Con l’estate alle porte, si avvertono le prime nuove attrazioni verso alimenti più freschi, gustosi e dissetanti che, oltre il gusto, soddisfino al tempo stesso anche il piacere della vista.
E quale frutto, più di un bel cocomero, ha le caratteristiche più idonee a rappresentare l’estate?
Da dove siano giunte fino a noi le angurie è stato tuttavia fino ad oggi oggetto di pareri diversi.
Ora, un nuovo studio, pubblicato negli Atti dell’Accademia Nazionale delle Scienze, sembra aver finalmente fatto luce sulle origini di questo frutto.
Studiando il DNA di piante coltivate in serra che rappresentavano tutte le specie conosciute di anguria e centinaia di varietà, gli studiosi del settore della Washington University di St Louis, Missouri, hanno scoperto che molto probabilmente le angurie attuali discendono da progenitori di colture selvatiche dell’Africa nord-orientale.
Questa notizia va a correggere un errore che perdura da 90 anni, secondo cui i cocomeri erano compresi nella stessa categoria del melone cedro sudafricano.
I ricercatori hanno scoperto che una forma sudanese con polpa biancastra, per niente amara, conosciuta come melone del Kordofan (Citrullus lanatus) sarebbe il parente più stretto delle attuali angurie domestiche.
La ricerca genetica appare coerente con le pitture tombali egizie che, secondo una recente interpretazione, sembrerebbero suggerire che l’anguria avrebbe potuto essere consumata nella Valle del Nilo, come dessert, già più di 4000 anni fa.
“Sulla base del DNA abbiamo scoperto che le angurie così come le conosciamo oggi, con una polpa dolce, spesso rossa, che può essere mangiata cruda, sono geneticamente più vicine alle forme selvatiche dell’Africa occidentale e nord-orientale”, afferma Susanne S. Renner, docente del Dipartimento di Biologia in Arti e Scienze alla Washington University (WU).
Susanne Renner è una biologa evoluzionista che, dopo aver lavorato all’Università Ludwig Maximilian di Monaco, in Germania, dove è stata anche direttrice del Giardino botanico e dell’Erbario, si è recentemente trasferita alla W.U., negli Stati Uniti.
Il suo laboratorio ha studiato a lungo meloni e cetrioli, ma negli ultimi dieci anni si è focalizzato su angurie e zucche amare.
Le informazioni genetiche pubblicate nel nuovo studio, portato a compimento con i colleghi del Dipartimento dell’Agricoltura degli Stati Uniti di Ithaca, New York, del Royal Botanic Gardens di Kew, a Londra, e dell’Università di Sheffield, Regno Unito, secondo la studiosa potrebbero essere utili per lo sviluppo di un raccolto di anguria più resistente alle malattie.

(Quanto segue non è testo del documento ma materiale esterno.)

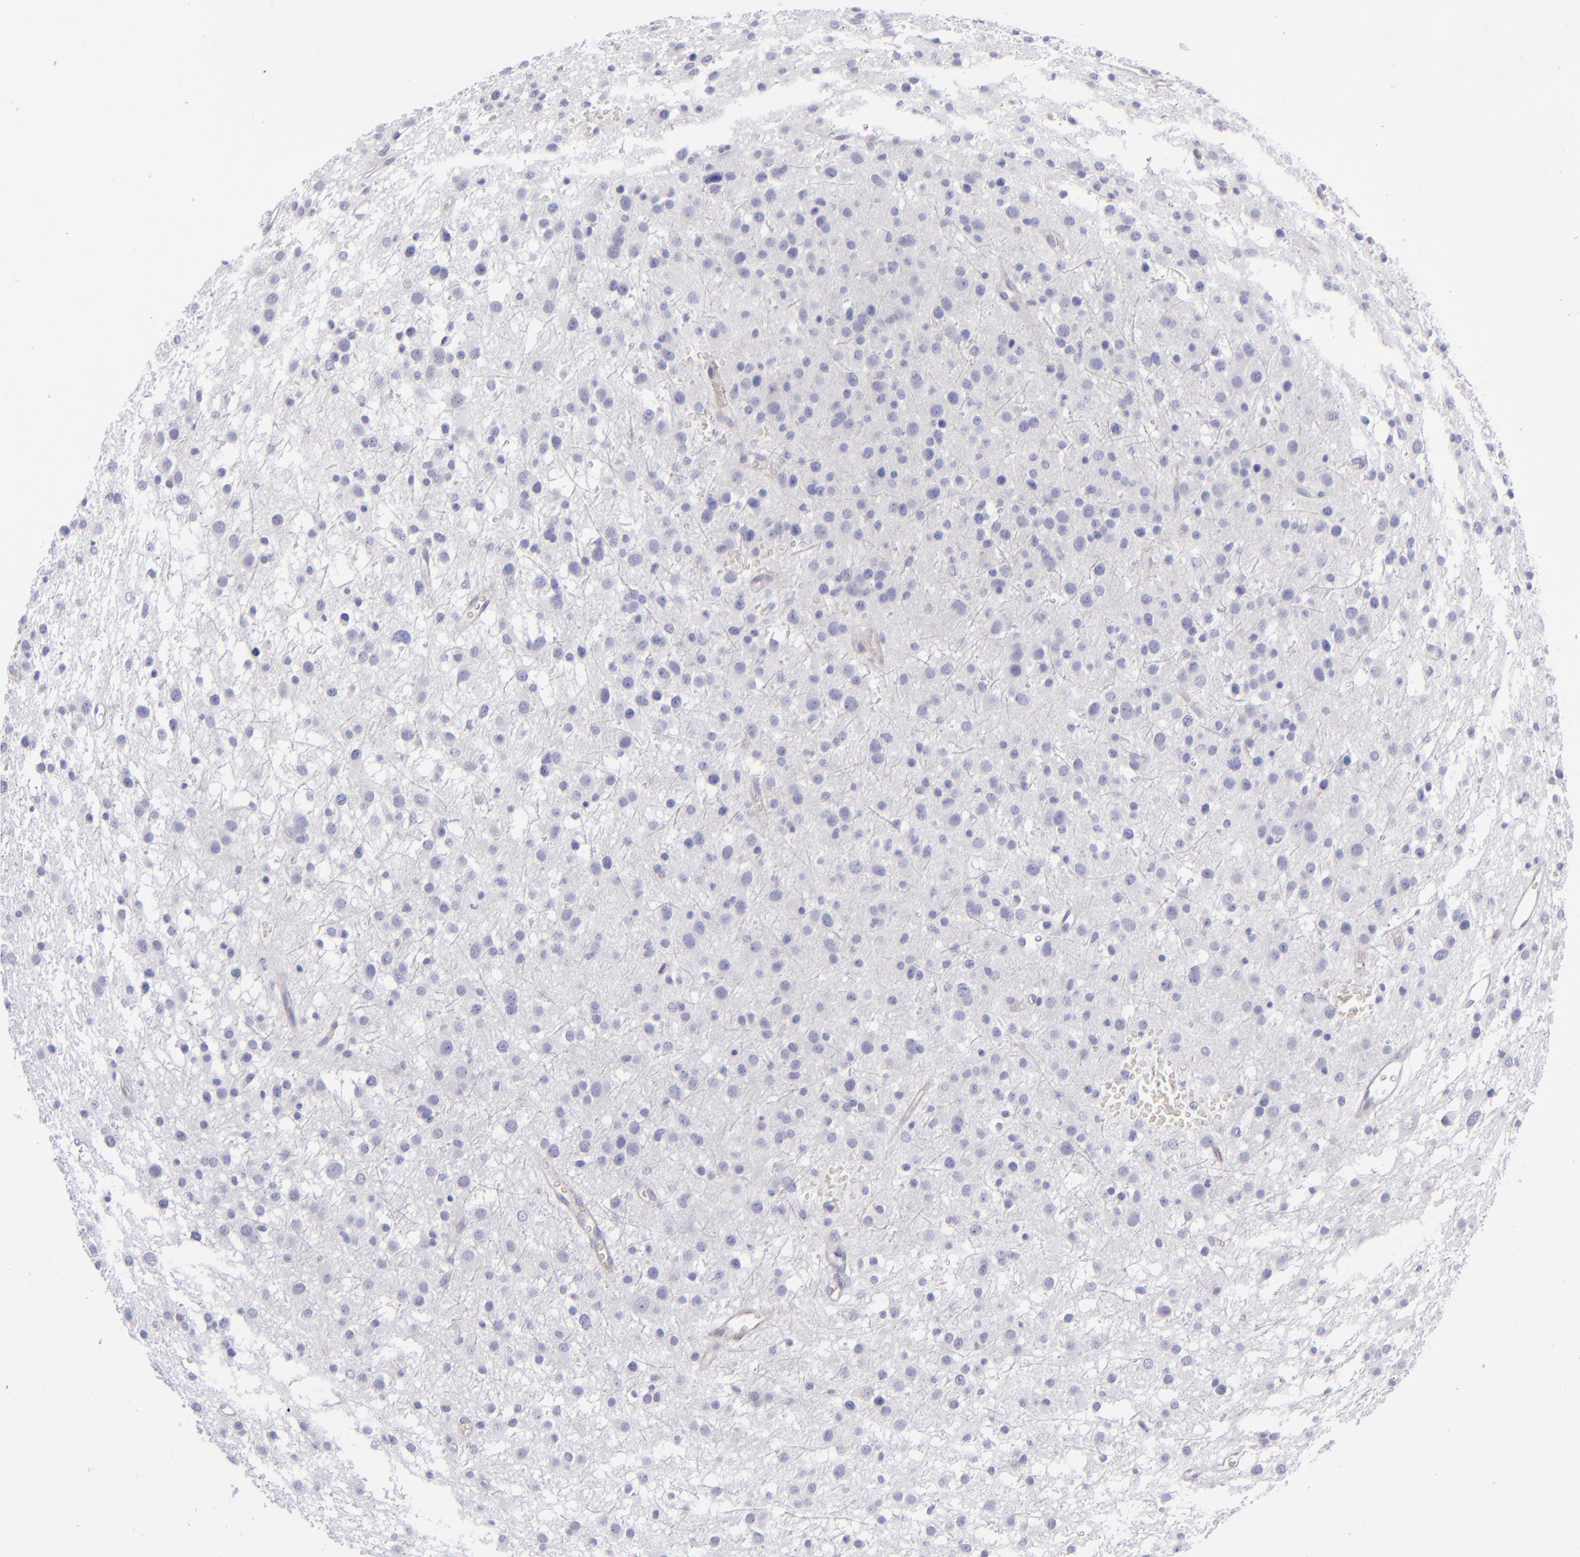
{"staining": {"intensity": "negative", "quantity": "none", "location": "none"}, "tissue": "glioma", "cell_type": "Tumor cells", "image_type": "cancer", "snomed": [{"axis": "morphology", "description": "Glioma, malignant, Low grade"}, {"axis": "topography", "description": "Brain"}], "caption": "Immunohistochemistry (IHC) histopathology image of human malignant low-grade glioma stained for a protein (brown), which exhibits no positivity in tumor cells. (DAB (3,3'-diaminobenzidine) immunohistochemistry (IHC) with hematoxylin counter stain).", "gene": "ANPEP", "patient": {"sex": "female", "age": 36}}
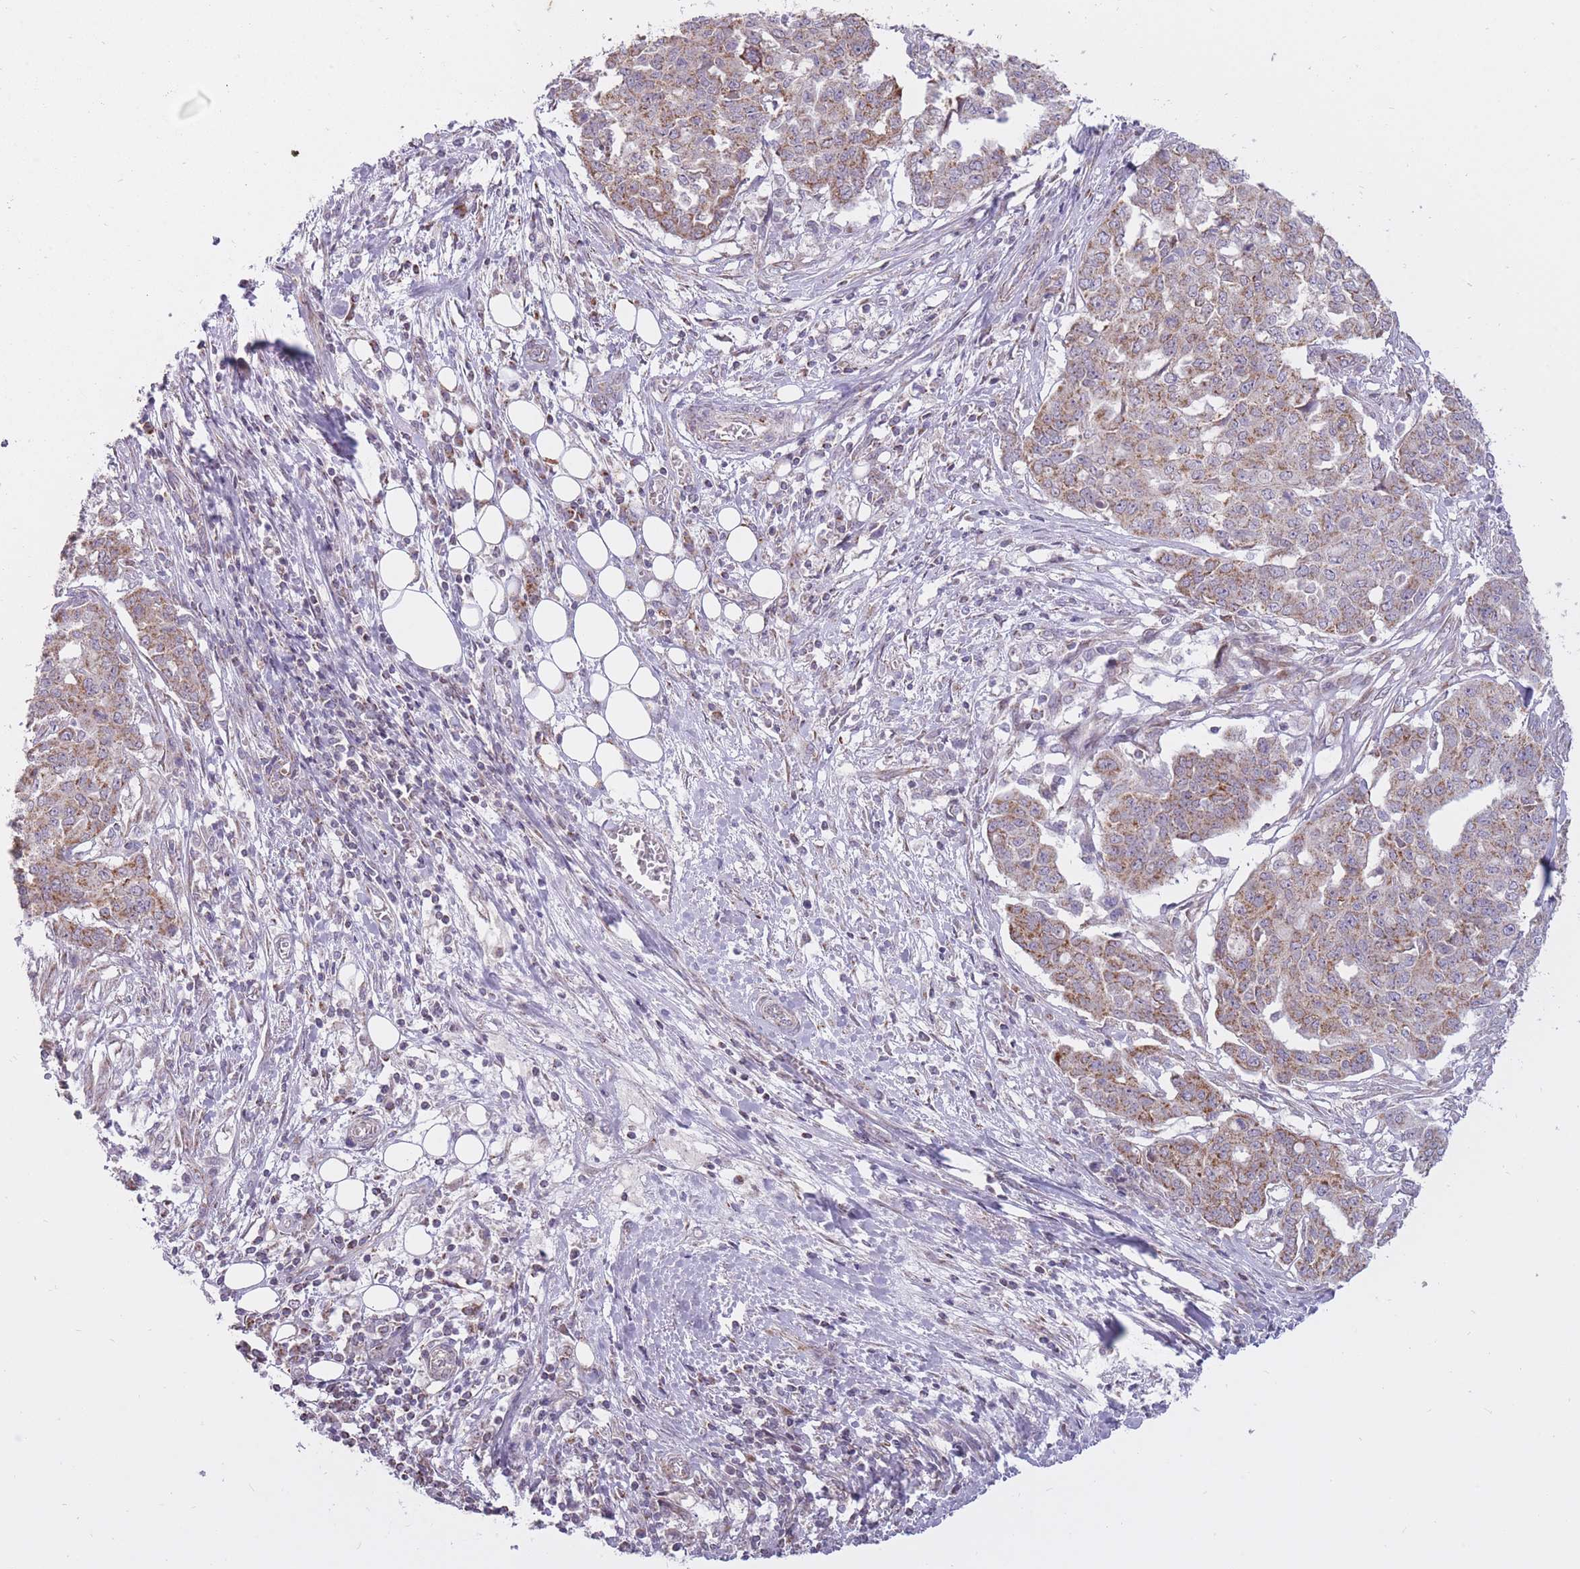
{"staining": {"intensity": "moderate", "quantity": "25%-75%", "location": "cytoplasmic/membranous"}, "tissue": "ovarian cancer", "cell_type": "Tumor cells", "image_type": "cancer", "snomed": [{"axis": "morphology", "description": "Cystadenocarcinoma, serous, NOS"}, {"axis": "topography", "description": "Soft tissue"}, {"axis": "topography", "description": "Ovary"}], "caption": "An immunohistochemistry (IHC) histopathology image of neoplastic tissue is shown. Protein staining in brown labels moderate cytoplasmic/membranous positivity in ovarian serous cystadenocarcinoma within tumor cells.", "gene": "LIN7C", "patient": {"sex": "female", "age": 57}}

“L’anguria attuale, infatti, proviene da un ceppo genetico molto piccolo che è altamente sensibile a malattie e insetti nocivi, oltre che a varie muffe, funghi, virus e vermi”, sostiene Renner. “Finora abbiamo trovato variazioni in tre geni di resistenza alle malattie tra il melone del Kordofan e l’anguria domestica. Gli allevatori potrebbero utilizzare queste e altre informazioni tratte dallo studio del relativo genoma.
Ma alcuni degli spunti salienti che derivano da questo studio sono legati alla mobilità delle persone e alle loro connessioni culturali.

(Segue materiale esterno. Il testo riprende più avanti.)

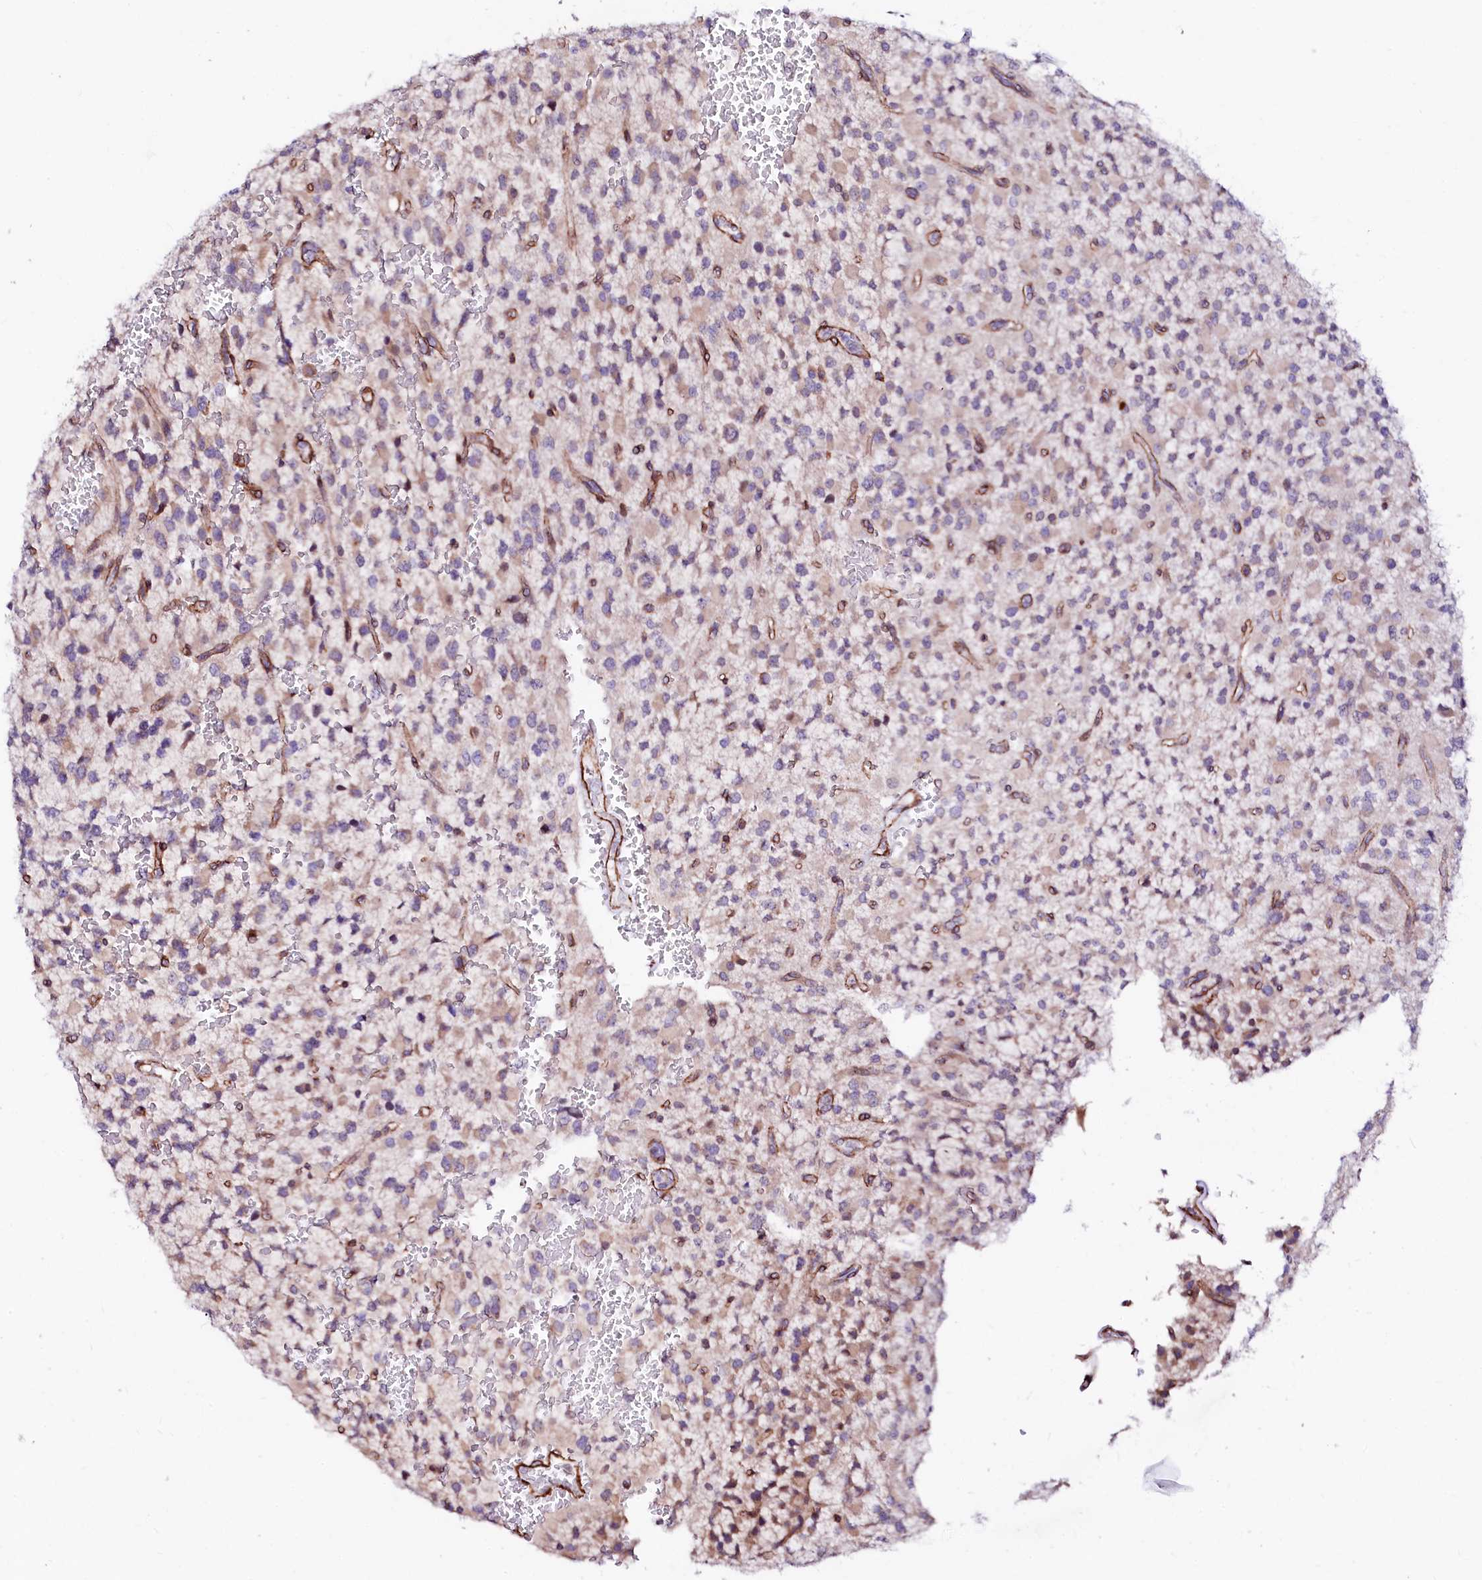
{"staining": {"intensity": "weak", "quantity": "25%-75%", "location": "cytoplasmic/membranous"}, "tissue": "glioma", "cell_type": "Tumor cells", "image_type": "cancer", "snomed": [{"axis": "morphology", "description": "Glioma, malignant, High grade"}, {"axis": "topography", "description": "Brain"}], "caption": "Glioma tissue demonstrates weak cytoplasmic/membranous expression in approximately 25%-75% of tumor cells", "gene": "GPR176", "patient": {"sex": "male", "age": 34}}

“Sono state le pitture tombali egizie a confortare la mia convinzione che gli antichi Egizi si nutrissero di polpa di anguria fresca”, continua difatti la studiosa. “In caso contrario, non si vede il motivo della presenza nelle pitture di quei frutti enormi serviti su vassoi e piatti accanto ad uva e ad altri frutti dolci.
“Più volte, nel corso della storia umana, ed anche con una discreta facilità, meloni, cetrioli e angurie sono passati dallo stato selvatico a quello di frutti ‘domestici’, con cui si arricchivano poi abitualmente le mense. Ma collocare questi ‘addomesticamenti’ nei luoghi di provenienza e raggrupparne la posizione tassonomica, ricercandone gli ‘antenati’, è stato molto più difficile di quanto io stessa pensassi solo 10 o 15 anni fa. L’aiuto essenziale non poteva che venirci dallo studio del DNA dei semi antichi”, conclude la Renner.